Douglass observed first-hand an earlier version of this swing from racial progress to racist reaction in the White House when a figure he admired, Abe Lincoln, gave way to a successor he despised, Andrew Johnson.

Lincoln was assassinated a week after the Confederacy conceded in April 1865, and Douglass quickly became one of the most outspoken critics of Johnson. The nation’s foremost black leader drove home his views of the transition in two memorable speeches he delivered in Brooklyn.

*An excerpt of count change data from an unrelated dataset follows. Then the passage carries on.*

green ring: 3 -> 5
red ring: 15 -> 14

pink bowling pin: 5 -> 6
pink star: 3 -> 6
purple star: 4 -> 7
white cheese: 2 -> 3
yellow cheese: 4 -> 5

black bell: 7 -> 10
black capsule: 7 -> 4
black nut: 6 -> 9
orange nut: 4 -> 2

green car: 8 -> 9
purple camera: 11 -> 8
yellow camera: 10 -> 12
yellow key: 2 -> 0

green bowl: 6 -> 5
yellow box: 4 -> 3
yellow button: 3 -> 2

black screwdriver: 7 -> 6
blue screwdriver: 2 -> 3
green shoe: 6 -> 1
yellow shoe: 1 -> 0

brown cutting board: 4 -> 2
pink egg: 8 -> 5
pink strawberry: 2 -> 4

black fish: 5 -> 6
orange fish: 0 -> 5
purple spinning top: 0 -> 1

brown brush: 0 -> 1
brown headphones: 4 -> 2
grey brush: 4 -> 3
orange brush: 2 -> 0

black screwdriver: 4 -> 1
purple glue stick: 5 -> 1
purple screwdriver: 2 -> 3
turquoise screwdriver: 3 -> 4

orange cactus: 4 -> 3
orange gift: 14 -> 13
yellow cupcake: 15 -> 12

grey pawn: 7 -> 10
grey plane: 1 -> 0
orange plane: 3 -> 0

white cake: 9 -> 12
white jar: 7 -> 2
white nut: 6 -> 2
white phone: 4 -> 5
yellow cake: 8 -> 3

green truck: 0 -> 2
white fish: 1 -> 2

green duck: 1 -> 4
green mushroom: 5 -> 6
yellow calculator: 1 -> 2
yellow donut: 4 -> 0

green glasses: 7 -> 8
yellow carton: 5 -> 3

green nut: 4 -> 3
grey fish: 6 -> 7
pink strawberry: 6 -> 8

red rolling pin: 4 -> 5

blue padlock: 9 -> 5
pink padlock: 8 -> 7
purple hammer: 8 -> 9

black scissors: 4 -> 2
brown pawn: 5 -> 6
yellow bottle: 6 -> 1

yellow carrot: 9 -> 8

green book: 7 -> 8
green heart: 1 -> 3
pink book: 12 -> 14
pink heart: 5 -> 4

In “The assassination and its lessons,” presented at the Brooklyn Academy of Music in late January 1866, Douglass waxed poetically about the fallen president, with whom he had met in the White House on two occasions (and spoken to on one other notable occasion). Abe, he recalled, was “a man who took life at the roughest, with brave hands grappled with it and conquered.”

Johnson, however, had retreated from the commitment to full black equality that Lincoln had begun to display late in the war. Among the worst of the new president’s many actions, for Douglass, was the appointment of former Confederate leaders as provisional governors of Southern states.

“What shall be said … [of a] man who wants to enfranchise our enemies and disfranchise our friends?” Douglass thus asked. The question answered itself.

Shortly after the BAM speech, Douglass led a delegation that met with Johnson at the White House, during which the president, unlike his predecessor, treated his black guests with condescension — and dismissed their call for full black voting rights. The New York Times, then a Republican Party organ, followed suit, arguing in an editorial that Douglass should be more “humble” and insisting, rather absurdly, that “no one has the welfare of the emancipated class more thoroughly at heart than President Johnson.”

Johnson’s actions quickly proved Douglass, not the Times, to be correct about the president’s character, as he vetoed both the Freedmen’s Bureau Bill and the Civil Rights Bill, two central pieces of Reconstruction legislation.

When Douglass returned to Brooklyn in December of 1866, his ire against Johnson’s betrayal of Lincoln’s legacy had by no means subsided. At Henry Ward Beecher’s Plymouth Church in Brooklyn Heights, the great orator delivered “Sources of danger to the Republic,” which he had debuted a few days earlier in Hoboken.

This time Douglass dispensed with the rhetorical devices and instead issued more direct fire. The biggest source of danger to the republic, he declared, was the power invested by our constitution in the executive branch — because when the White House fell into the wrong hands, the entire nation would suffer the consequences.

As Douglass explained what he viewed as design flaws in the Constitution — including too much power in the executive branch, a needless office of vice president and the veto power — it’s not hard to figure out the real target of his wrath.

After ticking off the names of presidents despised by abolitionists — Franklin Pierce, Millard Fillmore and James Buchanan — Douglass then singled out “the vilest of the vile, the basest of the base, the most execrable of the execrable — he who shall be nameless.”

It didn’t take long for Douglass to utter that name, however. “We are under great obligations to Andrew Johnson,” he said, “for disclosing to us the unwisdom” of excessive executive power.

Just over 150 years later, we can thank Douglass for a truly “amazing job” of speaking to the future.